**Given records:**
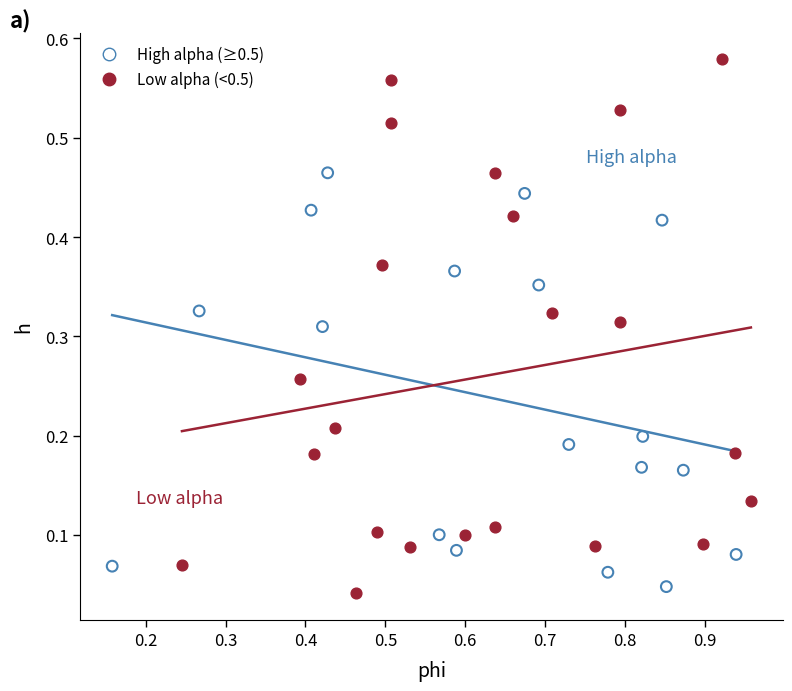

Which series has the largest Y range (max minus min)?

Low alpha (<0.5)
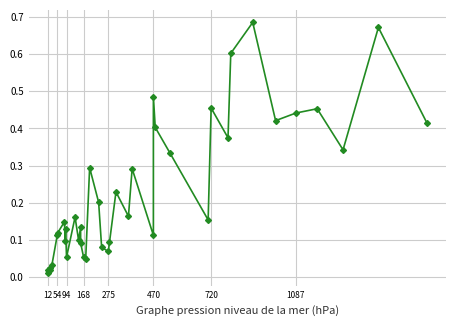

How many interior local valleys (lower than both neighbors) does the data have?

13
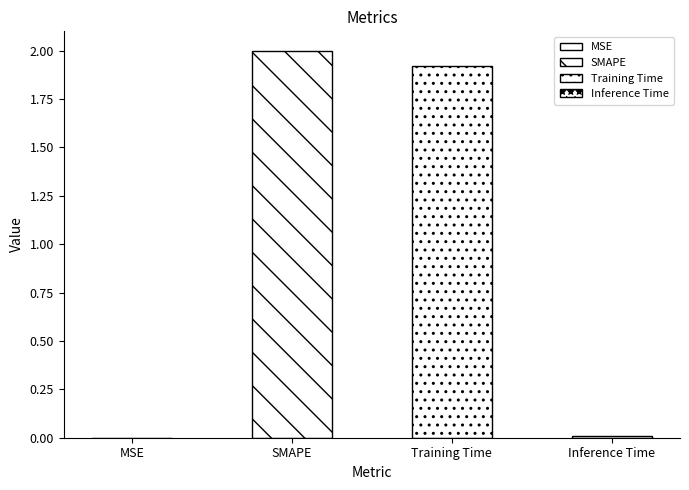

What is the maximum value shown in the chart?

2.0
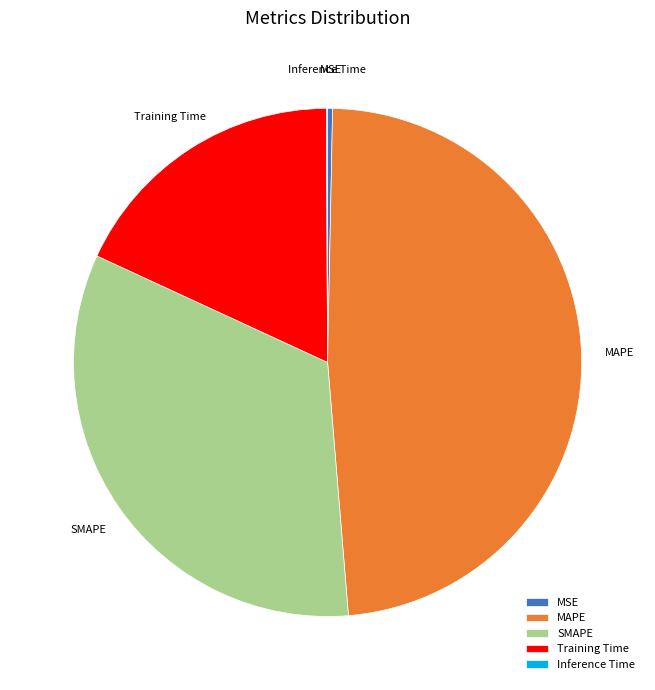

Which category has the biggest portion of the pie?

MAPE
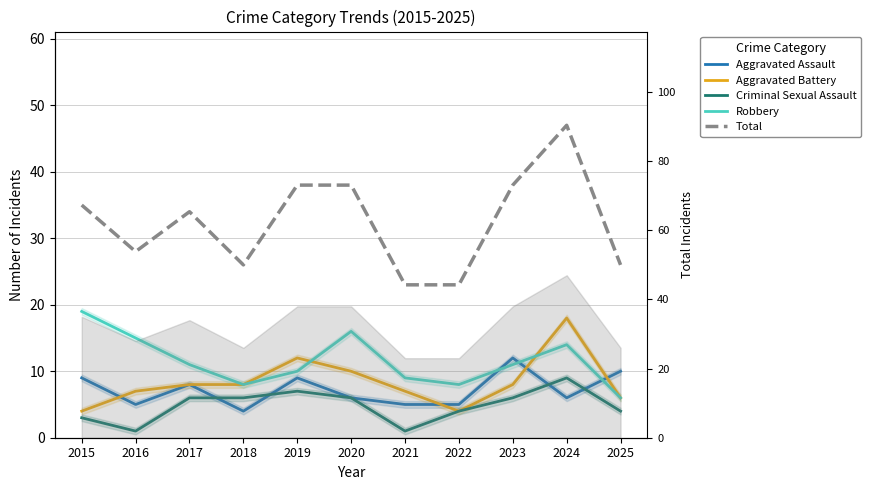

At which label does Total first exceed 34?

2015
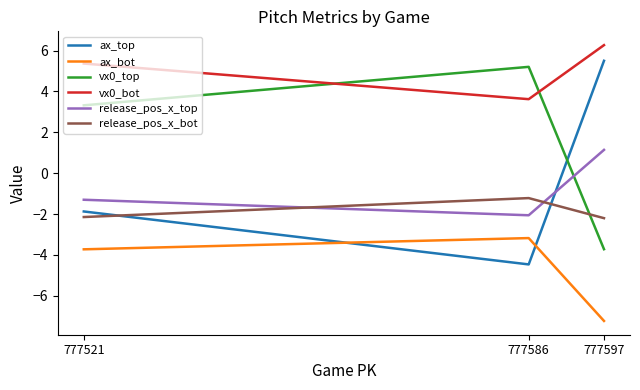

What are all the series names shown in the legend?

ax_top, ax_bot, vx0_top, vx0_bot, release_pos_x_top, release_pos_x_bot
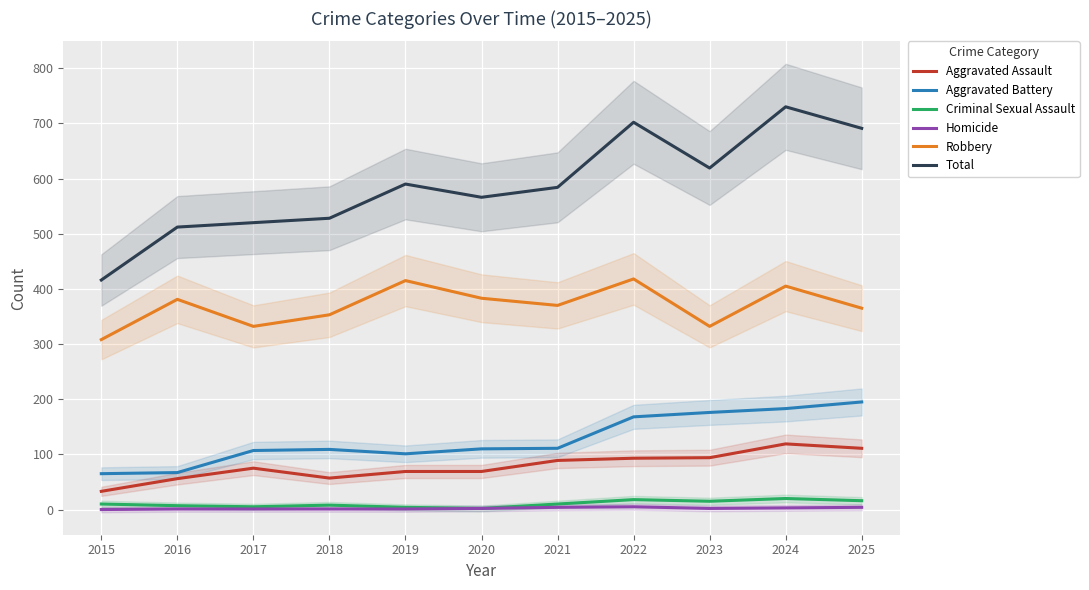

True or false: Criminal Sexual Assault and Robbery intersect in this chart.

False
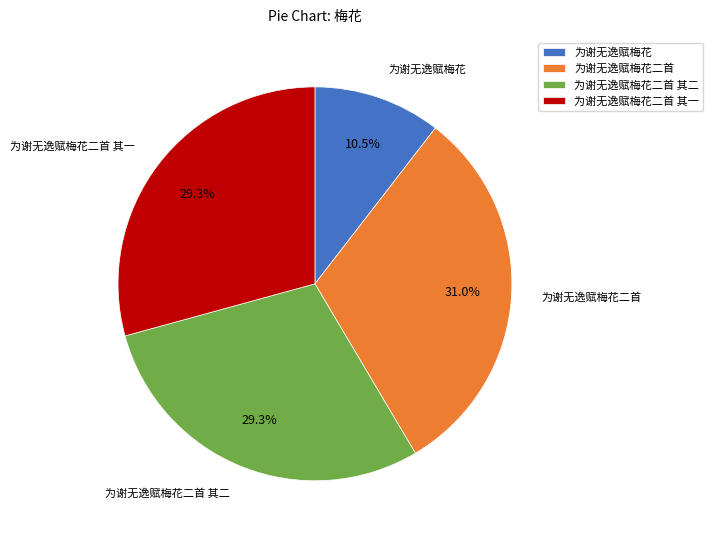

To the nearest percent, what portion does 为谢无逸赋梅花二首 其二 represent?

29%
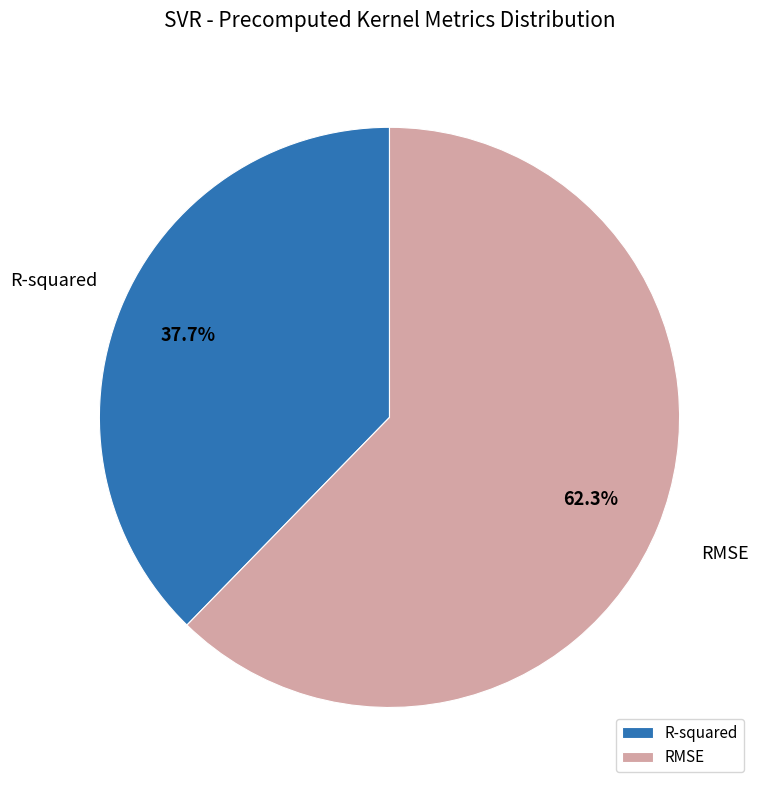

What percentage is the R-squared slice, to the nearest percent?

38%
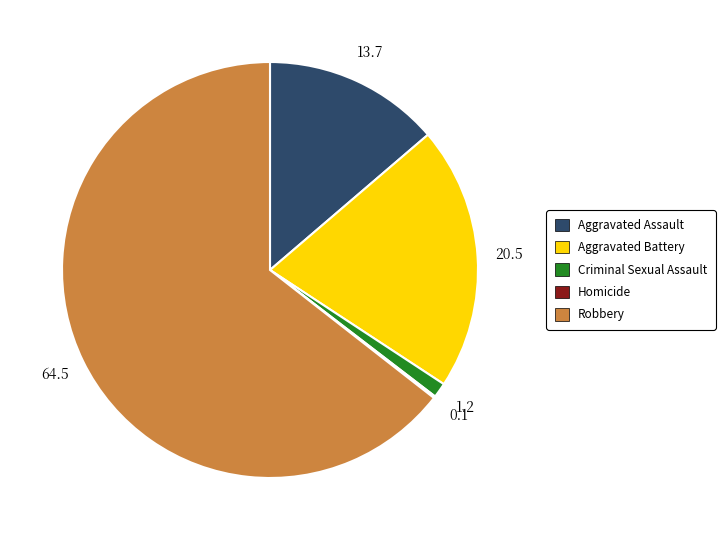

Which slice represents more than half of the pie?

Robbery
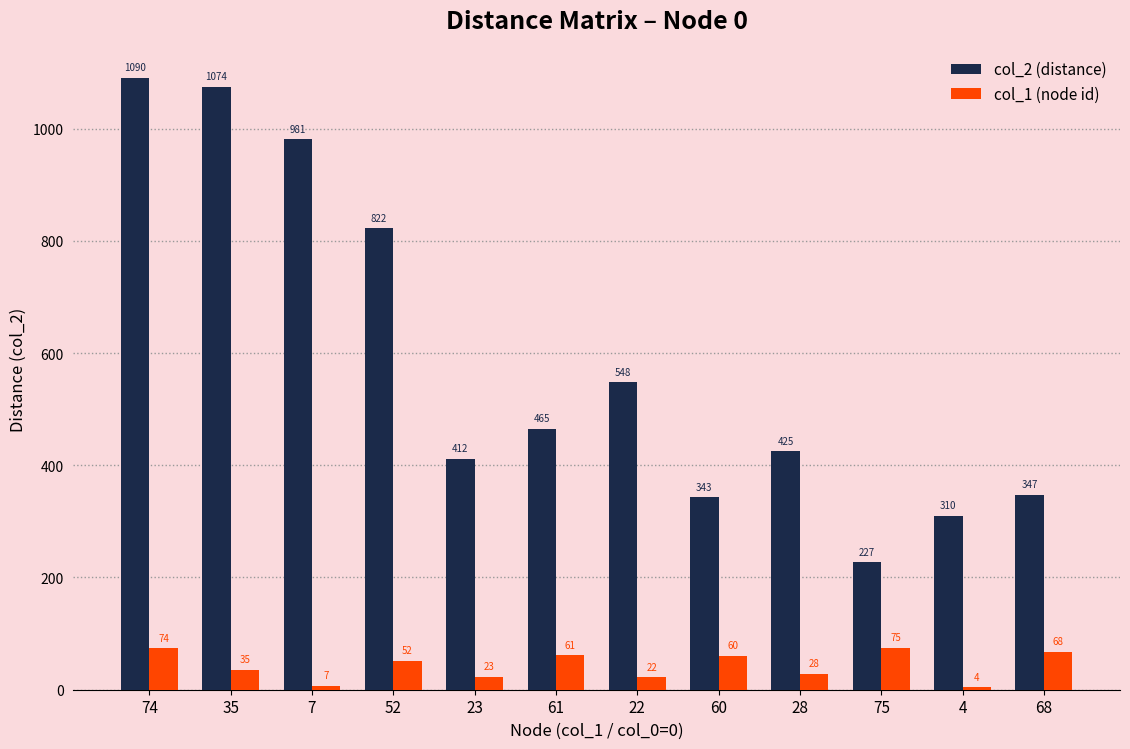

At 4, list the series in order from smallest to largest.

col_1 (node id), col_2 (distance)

**Task statement:**
Reproduce every line of the records above verbatim, omitting the pictures.

**Result:**
Which series has the largest Y range (max minus min)?

Low alpha (<0.5)

How many interior local valleys (lower than both neighbors) does the data have?

13

What is the maximum value shown in the chart?

2.0

Which category has the biggest portion of the pie?

MAPE

At which label does Total first exceed 34?

2015

What are all the series names shown in the legend?

ax_top, ax_bot, vx0_top, vx0_bot, release_pos_x_top, release_pos_x_bot

True or false: Criminal Sexual Assault and Robbery intersect in this chart.

False

To the nearest percent, what portion does 为谢无逸赋梅花二首 其二 represent?

29%

What percentage is the R-squared slice, to the nearest percent?

38%

Which slice represents more than half of the pie?

Robbery

At 4, list the series in order from smallest to largest.

col_1 (node id), col_2 (distance)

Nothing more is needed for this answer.